You can use test_expect_success as usual. In both test_expect_success
and in test_perf, running "git" points to the version that is being
perf-tested. The $MODERN_GIT variable points to the git wrapper for the
currently checked-out version (i.e., the one that matches the t/perf
scripts you are running). This is useful if your setup uses commands
that only work with newer versions of git than what you might want to
test (but obviously your new commands must still create a state that can
be used by the older version of git you are testing).
For actual performance tests, use
test_perf 'descriptive string' '
command1 &&
command2
'
test_perf spawns a subshell, for lack of better options. This means
that
* you _must_ export all variables that you need in the subshell
* you _must_ flag all variables that you want to persist from the
subshell with 'test_export':
test_perf 'descriptive string' '
foo=$(git rev-parse HEAD) &&
test_export foo
'
The so-exported variables are automatically marked for export in the
shell executing the perf test. For your convenience, test_export is
the same as export in the main shell.
This feature relies on a bit of magic using 'set' and 'source'.

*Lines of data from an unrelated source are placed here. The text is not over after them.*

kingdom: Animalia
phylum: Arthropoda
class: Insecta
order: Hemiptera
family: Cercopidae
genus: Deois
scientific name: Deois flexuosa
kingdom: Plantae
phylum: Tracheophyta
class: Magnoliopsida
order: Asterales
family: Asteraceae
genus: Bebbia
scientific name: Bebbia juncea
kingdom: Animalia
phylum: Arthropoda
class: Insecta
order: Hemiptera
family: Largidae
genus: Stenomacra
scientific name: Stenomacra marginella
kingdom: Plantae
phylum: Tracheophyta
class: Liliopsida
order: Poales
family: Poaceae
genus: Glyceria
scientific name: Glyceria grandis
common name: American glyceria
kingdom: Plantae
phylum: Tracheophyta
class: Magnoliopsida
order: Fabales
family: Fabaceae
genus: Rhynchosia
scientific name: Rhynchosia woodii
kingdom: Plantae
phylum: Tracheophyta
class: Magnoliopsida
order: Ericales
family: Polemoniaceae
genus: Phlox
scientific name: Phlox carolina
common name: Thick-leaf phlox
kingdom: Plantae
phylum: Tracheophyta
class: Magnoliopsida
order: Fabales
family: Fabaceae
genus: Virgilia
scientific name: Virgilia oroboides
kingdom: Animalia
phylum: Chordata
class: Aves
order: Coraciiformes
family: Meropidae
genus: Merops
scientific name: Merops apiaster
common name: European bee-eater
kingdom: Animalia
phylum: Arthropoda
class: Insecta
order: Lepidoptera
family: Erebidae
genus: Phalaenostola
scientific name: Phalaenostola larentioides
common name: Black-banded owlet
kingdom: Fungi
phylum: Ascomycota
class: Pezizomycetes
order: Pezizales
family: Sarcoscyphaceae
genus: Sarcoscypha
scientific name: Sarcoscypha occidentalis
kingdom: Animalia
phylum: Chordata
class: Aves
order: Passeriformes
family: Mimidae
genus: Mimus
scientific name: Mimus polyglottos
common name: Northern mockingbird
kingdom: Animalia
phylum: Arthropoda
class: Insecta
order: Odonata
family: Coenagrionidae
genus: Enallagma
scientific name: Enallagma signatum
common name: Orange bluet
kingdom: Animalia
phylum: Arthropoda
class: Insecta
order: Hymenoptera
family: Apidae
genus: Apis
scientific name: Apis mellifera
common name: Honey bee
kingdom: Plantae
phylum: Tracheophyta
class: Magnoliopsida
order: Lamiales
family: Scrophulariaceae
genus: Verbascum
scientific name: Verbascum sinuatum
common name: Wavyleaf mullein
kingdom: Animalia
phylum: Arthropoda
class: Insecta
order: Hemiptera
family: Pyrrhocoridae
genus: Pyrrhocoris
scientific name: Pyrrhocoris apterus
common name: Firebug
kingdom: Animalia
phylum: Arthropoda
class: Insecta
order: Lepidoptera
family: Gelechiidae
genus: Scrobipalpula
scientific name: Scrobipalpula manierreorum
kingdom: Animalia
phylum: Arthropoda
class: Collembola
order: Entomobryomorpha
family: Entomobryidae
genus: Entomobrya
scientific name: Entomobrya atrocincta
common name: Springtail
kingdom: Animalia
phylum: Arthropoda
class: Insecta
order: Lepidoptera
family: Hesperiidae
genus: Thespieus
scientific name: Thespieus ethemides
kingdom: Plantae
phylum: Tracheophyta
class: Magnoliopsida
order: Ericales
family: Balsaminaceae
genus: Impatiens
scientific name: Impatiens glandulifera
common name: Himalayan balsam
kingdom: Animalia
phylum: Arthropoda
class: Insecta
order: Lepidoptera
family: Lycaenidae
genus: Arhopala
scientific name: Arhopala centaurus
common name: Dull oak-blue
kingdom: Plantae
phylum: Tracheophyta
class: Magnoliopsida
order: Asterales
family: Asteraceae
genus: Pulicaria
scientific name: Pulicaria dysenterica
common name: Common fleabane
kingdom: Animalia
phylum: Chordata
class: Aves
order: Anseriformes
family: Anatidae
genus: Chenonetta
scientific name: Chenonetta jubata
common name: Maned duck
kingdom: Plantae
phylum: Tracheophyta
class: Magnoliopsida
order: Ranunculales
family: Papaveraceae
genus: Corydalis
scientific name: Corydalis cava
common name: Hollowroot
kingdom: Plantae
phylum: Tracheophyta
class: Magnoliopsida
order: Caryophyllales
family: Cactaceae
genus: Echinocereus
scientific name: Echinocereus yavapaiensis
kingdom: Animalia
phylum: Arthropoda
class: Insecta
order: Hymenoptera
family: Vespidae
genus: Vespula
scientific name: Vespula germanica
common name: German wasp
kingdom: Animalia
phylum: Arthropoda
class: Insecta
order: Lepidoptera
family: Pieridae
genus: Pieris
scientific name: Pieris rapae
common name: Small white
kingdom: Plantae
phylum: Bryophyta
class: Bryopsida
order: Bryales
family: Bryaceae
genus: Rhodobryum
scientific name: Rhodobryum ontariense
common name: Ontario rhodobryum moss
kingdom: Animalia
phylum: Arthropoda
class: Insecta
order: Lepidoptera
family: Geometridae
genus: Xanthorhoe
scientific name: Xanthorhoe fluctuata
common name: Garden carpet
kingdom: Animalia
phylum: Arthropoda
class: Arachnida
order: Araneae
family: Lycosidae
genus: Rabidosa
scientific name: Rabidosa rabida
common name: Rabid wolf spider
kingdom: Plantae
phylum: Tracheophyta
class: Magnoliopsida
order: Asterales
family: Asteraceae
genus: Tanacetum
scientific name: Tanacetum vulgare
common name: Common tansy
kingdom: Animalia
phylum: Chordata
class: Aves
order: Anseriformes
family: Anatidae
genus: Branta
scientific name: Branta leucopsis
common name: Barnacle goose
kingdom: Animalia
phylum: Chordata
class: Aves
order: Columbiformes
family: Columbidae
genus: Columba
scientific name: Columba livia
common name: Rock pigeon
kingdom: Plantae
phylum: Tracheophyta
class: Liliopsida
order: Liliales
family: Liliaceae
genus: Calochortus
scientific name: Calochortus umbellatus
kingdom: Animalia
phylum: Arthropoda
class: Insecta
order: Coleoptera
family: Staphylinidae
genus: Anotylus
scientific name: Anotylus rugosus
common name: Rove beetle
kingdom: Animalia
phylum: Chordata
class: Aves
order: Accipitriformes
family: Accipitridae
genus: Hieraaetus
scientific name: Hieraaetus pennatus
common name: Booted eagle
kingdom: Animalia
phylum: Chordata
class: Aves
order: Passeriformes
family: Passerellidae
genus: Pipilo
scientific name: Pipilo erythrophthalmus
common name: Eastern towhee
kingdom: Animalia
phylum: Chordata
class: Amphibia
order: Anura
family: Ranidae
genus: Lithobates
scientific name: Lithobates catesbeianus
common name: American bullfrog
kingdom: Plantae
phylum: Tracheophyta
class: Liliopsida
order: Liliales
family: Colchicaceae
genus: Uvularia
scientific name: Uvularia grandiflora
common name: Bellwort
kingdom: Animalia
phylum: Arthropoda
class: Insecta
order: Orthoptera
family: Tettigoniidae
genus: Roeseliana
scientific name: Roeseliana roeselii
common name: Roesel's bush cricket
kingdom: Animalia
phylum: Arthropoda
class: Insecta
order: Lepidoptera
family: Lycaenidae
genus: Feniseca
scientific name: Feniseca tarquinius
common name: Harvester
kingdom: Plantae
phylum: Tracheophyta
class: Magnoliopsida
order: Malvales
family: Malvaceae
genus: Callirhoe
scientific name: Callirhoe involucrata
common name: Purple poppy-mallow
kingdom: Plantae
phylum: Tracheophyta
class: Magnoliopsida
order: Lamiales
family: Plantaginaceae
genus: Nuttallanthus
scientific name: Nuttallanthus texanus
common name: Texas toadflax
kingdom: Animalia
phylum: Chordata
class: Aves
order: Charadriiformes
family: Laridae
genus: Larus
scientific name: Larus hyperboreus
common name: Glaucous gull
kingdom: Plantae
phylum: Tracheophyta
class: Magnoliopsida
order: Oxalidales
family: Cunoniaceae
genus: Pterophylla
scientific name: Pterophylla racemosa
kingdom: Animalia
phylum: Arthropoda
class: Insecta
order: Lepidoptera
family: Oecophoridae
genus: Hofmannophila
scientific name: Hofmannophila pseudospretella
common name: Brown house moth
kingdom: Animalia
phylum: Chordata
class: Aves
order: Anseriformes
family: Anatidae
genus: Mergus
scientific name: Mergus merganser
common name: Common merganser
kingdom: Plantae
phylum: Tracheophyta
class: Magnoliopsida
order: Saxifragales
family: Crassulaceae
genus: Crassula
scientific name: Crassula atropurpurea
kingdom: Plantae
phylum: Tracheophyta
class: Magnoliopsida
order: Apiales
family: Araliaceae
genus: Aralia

While we have tried to make sure that it can cope with embedded
whitespace and other special characters, it will not work with
multi-line data.
Rather than tracking the performance by run-time as `test_perf` does, you
may also track output size by using `test_size`. The stdout of the
function should be a single numeric value, which will be captured and
shown in the aggregated output. For example:
test_perf 'time foo' '
./foo >foo.out
'
test_size 'output size'
wc -c <foo.out
'
might produce output like:
Test origin HEAD
-------------------------------------------------------------
1234.1 time foo 0.37(0.79+0.02) 0.26(0.51+0.02) -29.7%
1234.2 output size 4.3M 3.6M -14.7%
The item being measured (and its units) is up to the test; the context
and the test title should make it clear to the user whether bigger or
smaller numbers are better. Unlike test_perf, the test code will only be
run once, since output sizes tend to be more deterministic than timings.